─── Extrait du document

Plusieurs épisodes de l'histoire de la Russie au XXème siècle sont évoqués dans ce recueil : la "dékoulakisation", les révoltes paysannes, la Grande guerre patriotique, la transition économique. Aucune histoire ne traite directement des camps de travail forcé en Urss, thème qui lui a permis d'acquérir une renommée internationale.

Les récits sont composés de deux parties et obtiennent tout leur sens dans le contraste entre les deux histoires.

Le lecteur trouve cette construction duelle dans le premier récit, qui a donné son titre au recueil. Un adolescent adresse une lettre à un écrivain proche des autorités soviétiques pour lui faire part de son sort et lui demander une aide alimentaire. Fils de "koulaks" déportés, il a été incorporé dans l'Armée territoriale et se voit contraint de participer à la construction d'une usine dans des conditions inhumaines. Affamé, il garde le souvenir des confitures d'abricot de son enfance. Installé dans une datcha confortable, l'écrivain, lui, s'enthousiasme auprès de ses hôtes pour le langage populaire utilisé dans ce courrier, sans être touché par le destin tragique de son auteur. La discussion se tient autour d'un thé et d'exquises confitures.

──────

- Votre objectif
Recopiez sans rien changer le passage de l'extrait sur le recueil de récits, entre « Le lecteur trouve » et « et d'exquises confitures. » inclus.

─── Données fournies

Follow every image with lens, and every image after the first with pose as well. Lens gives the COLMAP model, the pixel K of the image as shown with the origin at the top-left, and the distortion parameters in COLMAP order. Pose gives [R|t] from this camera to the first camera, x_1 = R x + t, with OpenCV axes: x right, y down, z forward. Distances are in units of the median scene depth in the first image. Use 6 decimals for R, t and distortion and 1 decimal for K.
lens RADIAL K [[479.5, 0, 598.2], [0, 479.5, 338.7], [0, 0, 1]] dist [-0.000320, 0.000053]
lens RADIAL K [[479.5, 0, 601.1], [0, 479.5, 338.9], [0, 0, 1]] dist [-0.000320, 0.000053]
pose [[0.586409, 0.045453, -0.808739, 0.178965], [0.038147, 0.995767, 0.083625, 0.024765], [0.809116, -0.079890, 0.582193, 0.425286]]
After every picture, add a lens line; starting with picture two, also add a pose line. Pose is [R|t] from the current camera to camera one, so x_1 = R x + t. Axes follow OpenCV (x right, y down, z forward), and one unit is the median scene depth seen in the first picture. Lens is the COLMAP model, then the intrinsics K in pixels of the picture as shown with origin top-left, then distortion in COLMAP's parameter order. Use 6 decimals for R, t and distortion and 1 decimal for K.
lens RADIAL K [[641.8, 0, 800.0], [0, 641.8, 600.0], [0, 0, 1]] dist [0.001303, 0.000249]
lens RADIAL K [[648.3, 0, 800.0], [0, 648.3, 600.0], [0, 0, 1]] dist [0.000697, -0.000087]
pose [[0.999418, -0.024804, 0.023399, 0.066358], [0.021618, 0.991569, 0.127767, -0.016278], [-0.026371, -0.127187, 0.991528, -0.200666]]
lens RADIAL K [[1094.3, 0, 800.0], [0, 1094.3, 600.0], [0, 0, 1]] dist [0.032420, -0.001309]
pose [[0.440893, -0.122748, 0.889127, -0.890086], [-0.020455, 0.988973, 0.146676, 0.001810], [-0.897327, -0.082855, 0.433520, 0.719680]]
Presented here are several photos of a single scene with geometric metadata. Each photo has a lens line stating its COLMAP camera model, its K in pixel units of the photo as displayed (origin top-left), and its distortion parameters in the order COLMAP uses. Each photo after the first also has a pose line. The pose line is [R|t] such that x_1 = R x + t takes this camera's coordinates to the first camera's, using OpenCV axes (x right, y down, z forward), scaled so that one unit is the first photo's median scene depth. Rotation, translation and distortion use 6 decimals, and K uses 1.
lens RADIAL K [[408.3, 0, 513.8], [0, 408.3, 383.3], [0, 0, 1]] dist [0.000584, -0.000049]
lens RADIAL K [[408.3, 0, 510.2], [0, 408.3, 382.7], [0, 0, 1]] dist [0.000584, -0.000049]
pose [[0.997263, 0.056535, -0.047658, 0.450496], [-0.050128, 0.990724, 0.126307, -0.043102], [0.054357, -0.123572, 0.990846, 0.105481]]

──────

- Résultat attendu
Le lecteur trouve cette construction duelle dans le premier récit, qui a donné son titre au recueil. Un adolescent adresse une lettre à un écrivain proche des autorités soviétiques pour lui faire part de son sort et lui demander une aide alimentaire. Fils de "koulaks" déportés, il a été incorporé dans l'Armée territoriale et se voit contraint de participer à la construction d'une usine dans des conditions inhumaines. Affamé, il garde le souvenir des confitures d'abricot de son enfance. Installé dans une datcha confortable, l'écrivain, lui, s'enthousiasme auprès de ses hôtes pour le langage populaire utilisé dans ce courrier, sans être touché par le destin tragique de son auteur. La discussion se tient autour d'un thé et d'exquises confitures.